1.1. 'Normal' and 'inverse' neurovascular coupling to CSD
The term 'cortical spreading depolarization' (CSD) describes the loss of function in the brain's gray matter that is triggered when passive cation influx across the cellular membranes exceeds ATP-dependent Na+ and Ca2+ pump activity. Depolarization of neurons and astrocytes results, followed by cellular swelling and cessation of neuronal function. This mass tissue depolarization propagates through gray matter as a wave, or 'brain tsunami', at ~3 mm/min, and is measured as a slow negative shift, 10-20 mV in amplitude, of the extracellular direct current (DC) potential - the largest extracellular signal generated by the brain.
CSD is a passive process, driven by electrical and diffusion forces. Subsequent repolarization, however, increases energy consumption because additional Na+ and Ca2+ pumps are recruited to correct their harmful intracellular surge. Thus, even in healthy tissue where full repolarization of cellular membranes is achieved within 1-2 min, ATP falls ~50%. To increase oxygen and glucose availability, CSD induces dilation of resistance vessels in healthy tissue. Hence, regional cerebral blood flow (rCBF) increases in response to CSD resulting in cortical spreading hyperemia (CSH), a process which is termed 'normal' neurovascular coupling.
The opposite of the 'normal' neurovascular response, termed 'inverse' neurovascular coupling, occurs when there is local dysfunction of the microvasculature. With 'inverse' coupling, severe microvascular spasm instead of vasodilation is coupled to CSD, resulting in CSI. The perfusion deficit of CSI in turn prolongs the neuronal depolarization since the oxygen-/glucose deprivation further reduces ATP availability (Dreier et al., 1998; Dreier et al., 2000; Windmüller et al., 2005). This is reflected by a prolongation of both the negative DC potential shift and the silencing of neuronal activity. Pharmacologically induced CSI was sufficient to produce widespread focal necrosis in absence of a preceding significant perfusion deficit in rats.2 This suggested that 'inverse' neurovascular coupling is (i) a sufficient condition for CSD to induce cell death, and, thus (ii) a promising target for therapeutic intervention.

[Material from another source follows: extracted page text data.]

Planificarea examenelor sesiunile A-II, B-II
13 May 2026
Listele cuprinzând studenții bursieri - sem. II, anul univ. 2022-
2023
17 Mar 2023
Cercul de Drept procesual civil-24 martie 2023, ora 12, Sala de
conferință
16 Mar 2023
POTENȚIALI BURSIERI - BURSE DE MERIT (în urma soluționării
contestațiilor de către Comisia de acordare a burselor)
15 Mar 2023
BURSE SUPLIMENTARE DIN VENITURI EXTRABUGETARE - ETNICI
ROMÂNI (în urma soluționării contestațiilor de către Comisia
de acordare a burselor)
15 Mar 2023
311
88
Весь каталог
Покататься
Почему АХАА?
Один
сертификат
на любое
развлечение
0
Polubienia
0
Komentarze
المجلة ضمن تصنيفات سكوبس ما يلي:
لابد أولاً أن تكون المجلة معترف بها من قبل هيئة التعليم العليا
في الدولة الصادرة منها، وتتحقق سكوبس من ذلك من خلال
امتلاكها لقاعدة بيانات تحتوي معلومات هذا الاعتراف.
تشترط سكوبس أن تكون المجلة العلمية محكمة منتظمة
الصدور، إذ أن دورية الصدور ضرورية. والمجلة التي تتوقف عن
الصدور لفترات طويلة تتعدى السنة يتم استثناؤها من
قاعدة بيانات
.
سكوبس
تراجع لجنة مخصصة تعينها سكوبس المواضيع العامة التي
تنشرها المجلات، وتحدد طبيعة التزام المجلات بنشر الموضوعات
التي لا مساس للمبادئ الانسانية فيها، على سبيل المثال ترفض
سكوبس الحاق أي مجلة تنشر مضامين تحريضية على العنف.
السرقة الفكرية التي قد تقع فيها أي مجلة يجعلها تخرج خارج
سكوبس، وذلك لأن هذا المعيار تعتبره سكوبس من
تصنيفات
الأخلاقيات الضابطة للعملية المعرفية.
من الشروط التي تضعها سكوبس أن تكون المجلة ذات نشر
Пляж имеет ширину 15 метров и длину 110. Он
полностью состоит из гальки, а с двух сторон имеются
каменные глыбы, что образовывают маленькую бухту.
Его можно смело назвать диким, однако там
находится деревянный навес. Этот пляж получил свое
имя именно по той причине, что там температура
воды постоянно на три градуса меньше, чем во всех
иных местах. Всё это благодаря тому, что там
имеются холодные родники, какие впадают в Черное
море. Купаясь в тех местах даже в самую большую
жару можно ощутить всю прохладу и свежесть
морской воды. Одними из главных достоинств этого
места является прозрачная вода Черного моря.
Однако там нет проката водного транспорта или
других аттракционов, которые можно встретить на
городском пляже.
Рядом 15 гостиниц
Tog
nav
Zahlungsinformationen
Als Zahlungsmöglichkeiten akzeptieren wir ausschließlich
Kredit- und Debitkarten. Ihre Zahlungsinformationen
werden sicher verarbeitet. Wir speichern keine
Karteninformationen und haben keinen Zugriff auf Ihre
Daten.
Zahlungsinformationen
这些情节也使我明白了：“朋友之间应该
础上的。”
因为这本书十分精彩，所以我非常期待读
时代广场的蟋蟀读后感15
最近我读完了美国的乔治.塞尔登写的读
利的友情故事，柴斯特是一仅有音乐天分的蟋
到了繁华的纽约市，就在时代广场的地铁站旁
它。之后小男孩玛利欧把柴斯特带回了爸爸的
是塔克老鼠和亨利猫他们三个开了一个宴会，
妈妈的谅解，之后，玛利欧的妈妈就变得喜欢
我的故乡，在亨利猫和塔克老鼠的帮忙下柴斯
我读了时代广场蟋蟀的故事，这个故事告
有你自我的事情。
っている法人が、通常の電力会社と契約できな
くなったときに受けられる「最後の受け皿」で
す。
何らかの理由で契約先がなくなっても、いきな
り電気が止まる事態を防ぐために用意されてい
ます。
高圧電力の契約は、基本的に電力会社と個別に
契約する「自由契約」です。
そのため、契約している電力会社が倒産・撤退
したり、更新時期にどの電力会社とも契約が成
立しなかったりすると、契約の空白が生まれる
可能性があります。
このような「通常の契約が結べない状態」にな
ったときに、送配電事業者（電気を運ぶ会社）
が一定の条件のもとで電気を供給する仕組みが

1.2. Lesion progression in acute brain injury
The concept of lesion progression originates with the discovery of the ischemic penumbra, the region bordering a core cerebral infarct with rCBF reductions sufficient to depress synaptic activity, but adequate to initially maintain membrane polarization. The penumbra is progressively recruited into the core infarction over time, as shown in clinical imaging studies, and is therefore the target for tissue salvage through early restoration of blood flow or neuroprotective drugs. Without intervention, terminal depolarization in the core gives rise to spontaneous depolarization waves (CSD) that propagate through the penumbra and beyond, causing progressive step-wise expansion of the ischemic core. This effect of CSD is proven to be causal. Accordingly, pharmacological treatments which inhibit CSD also reduce infarct volumes. Unfortunately, however, CSDs become increasingly pharmacoresistant with energy depletion. Recently it has been found that CSDs in the ischemic penumbra of both cats and mice are associated with CSI. This result, together with the finding that CSI alone is sufficient to cause cortical pannecrosis, suggests that the vascular response manifested in CSI, rather than the electrochemical phenomenon of CSD itself, is the critical mechanism of lesion progression.
Lesion progression is also a well-defined clinical entity in aneurysmal subarachnoid hemorrhage (aSAH). Delayed ischemic neurologic deficits (DIND) occur in 33-38% of patients with a peak occurrence around day 7, and 10-13% develop delayed computed tomography (CT)-proven infarcts. The assumed mechanism of DIND is proximal vasospasm resulting from subarachnoid breakdown products of erythrocytes, although the positive predictive value of digital subtraction angiography for the development of DIND is only between 30-50%. A complementary explanation for DIND is the occurrence of CSD, which in the presence of erythrocyte breakdown products, exhibits 'inverse' neurovascular coupling with microarterial spasm arresting microcirculation for minutes to hours (Dreier et al., 1998, 2000, 2006, 2009; Windmüller et al., 2005). Importantly, aSAH is a model disease for the study of lesion progression, since patients can be monitored prior to and throughout the whole period of delayed infarct development.